AURALiC ALTAIR G2.2 - review
AURALiC ALTAIR G2.2
Opnieuw een flinke stap voorwaarts
auteur: Max Delissen
Toen ik in juli 2022 de AURALiC ALTAIR G2.1 recenseerde was ik dusdanig onder de indruk van de klankmatige prestaties dat ik besloot mijn ALTAIR G1 te verkopen en mijn streaming-setup de promoveren naar G2.1 niveau. Tijdens de High End Munich show van 2023 introduceerde AURALiC de ARIES G2.2 en VEGA G2.2, wat traditiegetrouw een opmaat bleek te zijn naar de introductie van de ALTAIR G2.2, tijdens de High End Munich 2024. Erg zenuwachtig werd ik daar niet van. Het verschil tussen de G2 en de G2.1 was weliswaar goed hoorbaar geweest, maar een aardverschuiving zou ik het niet genoemd hebben. Op dit high-end niveau zijn verbeteringen vaak slechts incrementeel, dus die 0.1 stijging in het typenummer was waarschijnlijk goed gekozen. Dacht ik. Toen begonnen echter de eerste reviews van de ALTAIR G2.2 binnen te druppelen, die véél positiever waren dan ik had verwacht. Zouden de upgrades dan toch dusdanig zijn dat een follow-up van mijn review uit 2022 noodzakelijk was? Een review-exemplaar was snel aangevraagd, dat we 1 op 1 met de ALTAIR G2.1 vergeleken. En inderdaad: er moest een follow-up komen.

Aangeleverde gegevens —

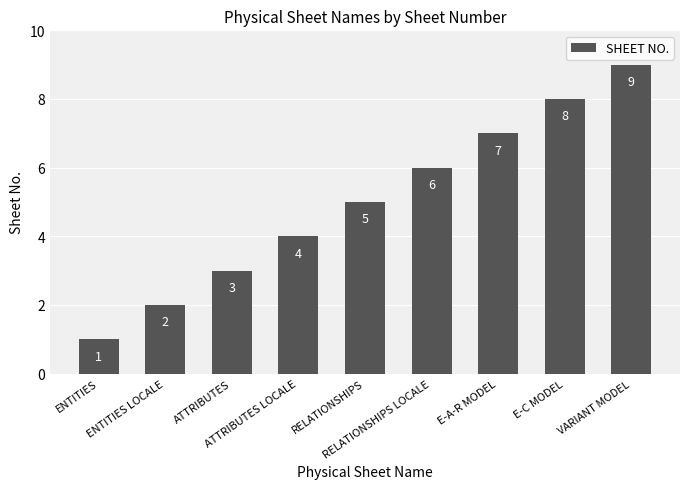

What is the difference between the maximum and minimum values?

8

Uit te voeren taken —
1. In welke maand en welk jaar recenseerde Max Delissen volgens het fragment over de AURALiC ALTAIR G2.2 de ALTAIR G2.1?
2. Schrijf het fragment over de AURALiC ALTAIR G2.2 verder, te beginnen na de laatste zin.

Overzicht antwoorden —
1. In juli 2022.

2.
ALTAIR G2.1 versus G2.2 - de verschillen
Wanneer je de ALTAIR G2.2 en de G2.1 met het display uit naast elkaar zet zijn ze, frontaal bekeken, niet van elkaar te onderscheiden. De als een tank gebouwde Unity Chassis II behuizing met de getunede verende voetjes is hetzelfde gebleven. Met het display áán blijkt de G2.2 wel wat meer licht te geven, maar de échte verschillen zitten van achteren en van binnen. De indeling van het achterpaneel van de G2.2 is behoorlijk veranderd door de toevoeging van twee extra digitale ingangen: TOS #2 en HDMI eARC. Hierdoor was het ook nodig om de RJ45 netwerk connector en de USB A aansluiting voor een externe HDD te combineren. En waar bij de G2.1 de analoge ingangen (Line IN en MM Phono IN) van elkaar gescheiden waren door de aardaansluiting voor de phonotrap zitten ze bij de G2.2 direct naast elkaar. En vreemd genoeg zit de aardaansluiting naast de Line IN en niet naast een Phono IN, dus dat is even opletten bij het aansluiten.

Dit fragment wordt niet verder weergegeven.